Travaux >>
**a)** D'après le texte sur Machiavel, quelle notion les théories totalisantes valorisent-elles, et laquelle les approches individualistes privilégient-elles ?
**b)** Reproduisez sans rien modifier le passage du texte sur Machiavel qui va de « L’épistémologie classificatoire des » à « ou moins partagé). ».

Texte fourni >>
+++
La deuxième partie de cet ouvrage suggère une réponse. Une des clés se trouve, semble-t-il, dans le repérage de divers ensembles discursifs contemporains de Machiavel qui parlent dans l’oeuvre. En s’inspirant d’une méthode phénoménologique (qui doit à Michel Foucault et à son archéologie du savoir tout en s’en démarquant [27]), il s’agit de décrire ces ensembles tels qu’ils surgissent dans leur manifestation visionnaire et métaphorique comme dans leur dimension externe et collective. Brouillent-ils le sens ? Orientent-ils la pensée dans sa structure et ses contenus ? Ne donnent-ils pas une certaine incohérence aux écrits de celui qui est considéré pourtant comme un des fondateurs de la « science » voire de la « Raison » politique modernes ? Au-delà des langages qui se croisent, un imaginaire nocturne étaye dans une vision du monde problématique la Raison machiavélienne. Lequel ? Comment ?

Après avoir mieux cerné ces relations complexes, au niveau de leur « réécriture » entre l’homme, le contexte et l’oeuvre, il reste à comprendre la seconde question de l’énigme. Le rapport entre science et valeur, morale et politique, tel que le révèle le mythe Machiavel.

SECONDE ÉNIGME :
MORALE OU POLITIQUE ?


LES FONDEMENTS DE L’ORDRE POLITIQUE

L’épistémologie classificatoire des courants de pensée politique varie en raison de l’hétérogénéité des auteurs et des doctrines. Pour voir clair dans un corpus immense et apparemment contradictoire, on différencie généralement les conceptions holistes de celles individualistes, chacune pouvant être moniste (attachée à la recherche d’une unité plus ou moins hiérarchisée), dualiste, voire pluraliste (favorable à un pouvoir multiple plus ou moins partagé).

Les théories totalisantes valorisent le « bien commun », les approches individualistes, plutôt l’« intérêt général ». Les premières critiquent le défoulement des intérêts privés qui mettent en péril la cité. Les secondes insistent sur leur articulation à la chose publique qui la renforce. De là surgissent des questions classiques que Machiavel, qui tenta de les renouveler, eut à méditer en son temps.
+++
Entrées enregistrées >>
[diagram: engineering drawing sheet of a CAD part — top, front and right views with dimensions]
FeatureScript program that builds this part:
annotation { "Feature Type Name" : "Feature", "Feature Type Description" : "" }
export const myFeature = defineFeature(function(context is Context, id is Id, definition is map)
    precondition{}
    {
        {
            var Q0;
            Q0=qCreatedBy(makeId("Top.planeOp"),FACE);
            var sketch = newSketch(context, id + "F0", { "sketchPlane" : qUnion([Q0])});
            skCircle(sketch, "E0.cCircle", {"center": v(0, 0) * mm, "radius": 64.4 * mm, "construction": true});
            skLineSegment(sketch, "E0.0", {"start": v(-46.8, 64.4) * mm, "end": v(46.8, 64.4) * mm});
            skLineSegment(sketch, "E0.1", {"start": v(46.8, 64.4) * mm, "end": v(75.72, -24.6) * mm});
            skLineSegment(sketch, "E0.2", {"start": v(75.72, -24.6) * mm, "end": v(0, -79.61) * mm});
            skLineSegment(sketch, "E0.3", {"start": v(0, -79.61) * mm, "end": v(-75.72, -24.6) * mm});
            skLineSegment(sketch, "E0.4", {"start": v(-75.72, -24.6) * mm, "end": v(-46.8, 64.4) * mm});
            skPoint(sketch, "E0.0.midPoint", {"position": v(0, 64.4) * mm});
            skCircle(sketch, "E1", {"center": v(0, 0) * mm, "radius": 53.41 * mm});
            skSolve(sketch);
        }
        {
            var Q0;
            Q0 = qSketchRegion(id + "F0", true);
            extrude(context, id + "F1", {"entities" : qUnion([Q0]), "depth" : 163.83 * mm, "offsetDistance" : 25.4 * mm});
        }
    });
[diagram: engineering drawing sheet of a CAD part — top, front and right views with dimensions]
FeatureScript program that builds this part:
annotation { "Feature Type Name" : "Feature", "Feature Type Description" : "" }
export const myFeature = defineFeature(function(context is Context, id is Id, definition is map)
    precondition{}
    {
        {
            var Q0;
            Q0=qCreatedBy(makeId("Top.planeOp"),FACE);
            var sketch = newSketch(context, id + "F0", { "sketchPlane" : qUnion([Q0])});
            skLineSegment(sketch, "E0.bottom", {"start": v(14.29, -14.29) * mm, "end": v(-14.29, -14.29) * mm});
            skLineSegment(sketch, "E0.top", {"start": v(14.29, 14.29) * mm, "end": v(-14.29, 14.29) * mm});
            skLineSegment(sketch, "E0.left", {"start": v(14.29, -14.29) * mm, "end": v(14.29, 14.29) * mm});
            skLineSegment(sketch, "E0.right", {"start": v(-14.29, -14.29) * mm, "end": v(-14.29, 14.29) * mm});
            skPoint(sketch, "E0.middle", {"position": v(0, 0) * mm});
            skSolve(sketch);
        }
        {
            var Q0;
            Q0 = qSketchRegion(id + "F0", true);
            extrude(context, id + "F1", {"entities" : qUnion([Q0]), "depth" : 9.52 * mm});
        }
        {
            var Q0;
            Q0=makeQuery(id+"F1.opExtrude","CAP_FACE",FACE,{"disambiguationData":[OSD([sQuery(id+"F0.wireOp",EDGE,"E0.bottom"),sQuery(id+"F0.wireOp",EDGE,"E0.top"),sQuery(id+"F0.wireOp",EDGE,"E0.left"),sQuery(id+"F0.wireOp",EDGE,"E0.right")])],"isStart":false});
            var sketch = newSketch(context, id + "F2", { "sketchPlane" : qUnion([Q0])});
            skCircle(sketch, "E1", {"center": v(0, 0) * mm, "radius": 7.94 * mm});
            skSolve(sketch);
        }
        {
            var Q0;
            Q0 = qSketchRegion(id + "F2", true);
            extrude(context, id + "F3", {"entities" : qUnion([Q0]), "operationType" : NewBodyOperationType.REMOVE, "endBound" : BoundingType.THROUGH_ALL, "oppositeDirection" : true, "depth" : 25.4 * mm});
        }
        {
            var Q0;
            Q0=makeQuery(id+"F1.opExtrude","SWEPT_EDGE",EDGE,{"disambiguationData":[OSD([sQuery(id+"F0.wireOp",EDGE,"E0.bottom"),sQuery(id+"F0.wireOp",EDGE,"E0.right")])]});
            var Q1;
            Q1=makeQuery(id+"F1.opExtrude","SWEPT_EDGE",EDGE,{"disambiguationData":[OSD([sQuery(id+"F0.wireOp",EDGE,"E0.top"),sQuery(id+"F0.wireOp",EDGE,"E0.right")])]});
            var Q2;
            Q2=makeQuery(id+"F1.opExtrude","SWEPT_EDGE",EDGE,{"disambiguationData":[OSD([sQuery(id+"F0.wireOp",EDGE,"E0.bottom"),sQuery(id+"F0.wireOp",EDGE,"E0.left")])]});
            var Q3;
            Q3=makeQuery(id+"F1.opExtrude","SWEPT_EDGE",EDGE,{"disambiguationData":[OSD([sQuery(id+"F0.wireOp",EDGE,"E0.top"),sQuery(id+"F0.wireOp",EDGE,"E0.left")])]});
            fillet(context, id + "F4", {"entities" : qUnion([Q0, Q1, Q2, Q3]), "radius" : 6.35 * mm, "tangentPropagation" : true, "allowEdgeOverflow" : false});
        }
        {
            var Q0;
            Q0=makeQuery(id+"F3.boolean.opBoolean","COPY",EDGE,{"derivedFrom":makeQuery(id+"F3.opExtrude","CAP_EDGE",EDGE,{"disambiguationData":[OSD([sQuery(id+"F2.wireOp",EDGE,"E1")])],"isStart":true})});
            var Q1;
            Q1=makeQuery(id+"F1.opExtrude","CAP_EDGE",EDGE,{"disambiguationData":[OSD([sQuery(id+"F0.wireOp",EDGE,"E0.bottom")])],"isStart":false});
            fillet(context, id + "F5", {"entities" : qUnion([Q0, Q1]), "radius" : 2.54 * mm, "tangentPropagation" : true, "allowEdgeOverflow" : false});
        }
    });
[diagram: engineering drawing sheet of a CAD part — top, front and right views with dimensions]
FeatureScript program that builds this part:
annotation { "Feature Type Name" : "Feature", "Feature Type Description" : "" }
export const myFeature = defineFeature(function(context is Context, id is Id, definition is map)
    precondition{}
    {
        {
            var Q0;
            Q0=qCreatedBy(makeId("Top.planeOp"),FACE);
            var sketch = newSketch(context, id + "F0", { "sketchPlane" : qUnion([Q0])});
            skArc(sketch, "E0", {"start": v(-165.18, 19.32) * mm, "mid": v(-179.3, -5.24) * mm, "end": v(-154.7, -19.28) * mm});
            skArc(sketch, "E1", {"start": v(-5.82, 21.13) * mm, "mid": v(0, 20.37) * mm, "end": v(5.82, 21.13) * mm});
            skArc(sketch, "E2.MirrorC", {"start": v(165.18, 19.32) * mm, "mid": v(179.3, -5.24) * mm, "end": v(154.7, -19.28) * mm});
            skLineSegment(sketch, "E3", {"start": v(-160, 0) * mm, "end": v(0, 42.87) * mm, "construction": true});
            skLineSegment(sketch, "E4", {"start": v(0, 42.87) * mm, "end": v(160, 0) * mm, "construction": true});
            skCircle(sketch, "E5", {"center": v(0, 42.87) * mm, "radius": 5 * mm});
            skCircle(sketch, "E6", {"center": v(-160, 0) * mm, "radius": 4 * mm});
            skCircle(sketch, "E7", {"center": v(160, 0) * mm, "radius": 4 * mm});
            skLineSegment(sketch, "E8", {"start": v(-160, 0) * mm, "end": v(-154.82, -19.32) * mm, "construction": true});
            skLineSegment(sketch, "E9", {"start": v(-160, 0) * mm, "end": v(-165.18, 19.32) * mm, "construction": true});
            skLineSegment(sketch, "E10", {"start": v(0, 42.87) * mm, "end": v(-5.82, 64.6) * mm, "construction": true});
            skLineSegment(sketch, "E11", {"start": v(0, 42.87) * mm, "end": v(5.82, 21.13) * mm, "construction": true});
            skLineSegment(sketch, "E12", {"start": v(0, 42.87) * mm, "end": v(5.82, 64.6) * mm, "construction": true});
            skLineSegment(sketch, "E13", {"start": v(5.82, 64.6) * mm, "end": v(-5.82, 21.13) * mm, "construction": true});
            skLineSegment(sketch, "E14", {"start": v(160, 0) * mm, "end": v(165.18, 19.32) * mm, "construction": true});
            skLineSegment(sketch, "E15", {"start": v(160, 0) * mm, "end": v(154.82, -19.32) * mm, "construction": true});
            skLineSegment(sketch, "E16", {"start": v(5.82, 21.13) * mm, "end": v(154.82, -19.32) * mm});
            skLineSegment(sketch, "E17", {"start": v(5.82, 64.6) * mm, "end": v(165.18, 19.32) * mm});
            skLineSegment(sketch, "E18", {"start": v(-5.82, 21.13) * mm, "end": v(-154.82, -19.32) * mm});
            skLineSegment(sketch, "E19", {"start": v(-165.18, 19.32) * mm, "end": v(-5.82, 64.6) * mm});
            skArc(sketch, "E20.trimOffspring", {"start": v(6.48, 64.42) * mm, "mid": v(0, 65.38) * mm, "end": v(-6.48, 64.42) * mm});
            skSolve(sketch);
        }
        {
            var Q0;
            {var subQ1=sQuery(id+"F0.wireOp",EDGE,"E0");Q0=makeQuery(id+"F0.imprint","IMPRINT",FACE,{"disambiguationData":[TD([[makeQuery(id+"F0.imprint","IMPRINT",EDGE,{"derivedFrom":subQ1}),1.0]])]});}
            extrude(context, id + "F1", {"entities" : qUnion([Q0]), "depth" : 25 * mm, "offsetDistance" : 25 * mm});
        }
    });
+++
Tâches résolues >>
**a)** Les théories totalisantes valorisent le « bien commun », tandis que les approches individualistes privilégient plutôt l'« intérêt général ».

**b)**
L’épistémologie classificatoire des courants de pensée politique varie en raison de l’hétérogénéité des auteurs et des doctrines. Pour voir clair dans un corpus immense et apparemment contradictoire, on différencie généralement les conceptions holistes de celles individualistes, chacune pouvant être moniste (attachée à la recherche d’une unité plus ou moins hiérarchisée), dualiste, voire pluraliste (favorable à un pouvoir multiple plus ou moins partagé).